What one specially resented was the way the men who had been killed, poor devils, were exploited by the makers of speeches and the writers of articles.
First, they’d perhaps be called “the fallen,” instead of “the killed” (it’s a queer thing how “fallen” in the masculine means killed in the war, and in the feminine given over to a particular kind of vice), and then the audience, or the readers, will be told that they died for democracy, or a cleaner world, when very likely most of them hated the first and never gave an hour’s thought to the second. I could imagine their indignant presences in the Albert Hall at Gray’s big League of Nations meeting in May, listening to Clynes’ reasons why they died. I can hear dear old Peter Clancy on why he died. “Democracy? A cleaner world? No. Why? I suppose I died because I inadvertently got in the way of some flying missile; I know no other reason. And I suppose I was there to get in its way because it’s part of belonging to a nation to fight its battles when required—like paying its taxes or keeping its laws. Why go groping for far-fetched reasons? Who wants democracy, any old way? And the world was good enough for me as it was, thank you. No, of course it isn’t clean, and never will be; but no war is going to make it cleaner. These talkers make me sick…”

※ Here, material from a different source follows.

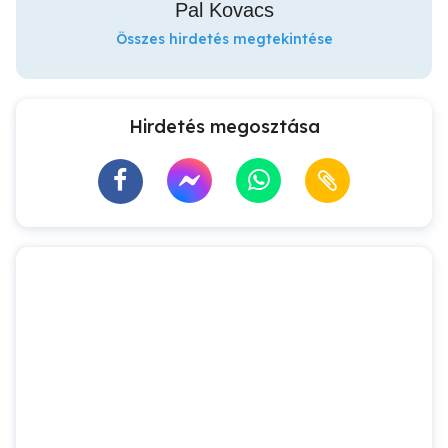
Pal Kovacs
Összes hirdetés megtekintése
Hirdetés megosztása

If Clancy—the thousands of Clancys—could have been there, I think that is the sort of thing they would have been saying. Anyhow, personally, I certainly didn’t lose my foot for democracy or for a cleaner world. I lost it in helping to win the war—a quite necessary thing in the circumstances.

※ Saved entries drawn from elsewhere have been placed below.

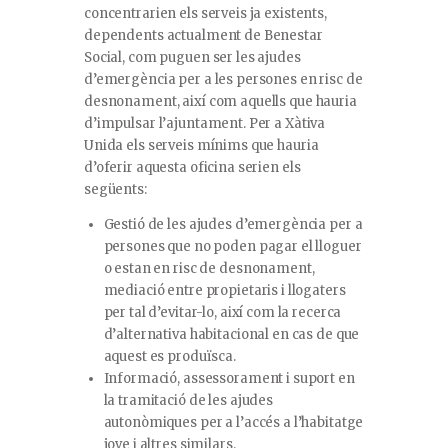
concentrarien els serveis ja existents,
dependents actualment de Benestar
Social, com puguen ser les ajudes
d’emergència per a les persones en risc de
desnonament, així com aquells que hauria
d’impulsar l’ajuntament. Per a Xàtiva
Unida els serveis mínims que hauria
d’oferir aquesta oficina serien els
següents:
Gestió de les ajudes d’emergència per a
persones que no poden pagar el lloguer
o estan en risc de desnonament,
mediació entre propietaris i llogaters
per tal d’evitar-lo, així com la recerca
d’alternativa habitacional en cas de que
aquest es produïsca.
Informació, assessorament i suport en
la tramitació de les ajudes
autonòmiques per a l’accés a l’habitatge
jove i altres similars.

But everyone seemed, during and after the war, to want to prove that the fighters thought in the particular way they thought themselves; they seemed to think it immeasurably strengthened their case. Heaven only knows why, when the fighting men were just the men who hadn’t time or leisure to think at all. They were doing the job. The thinking, such as it was, was done by the people who sat at home—the politicians, the clergy, the writers, the women, the men with “A” certificates in government offices; and precious poor thinking it was, too.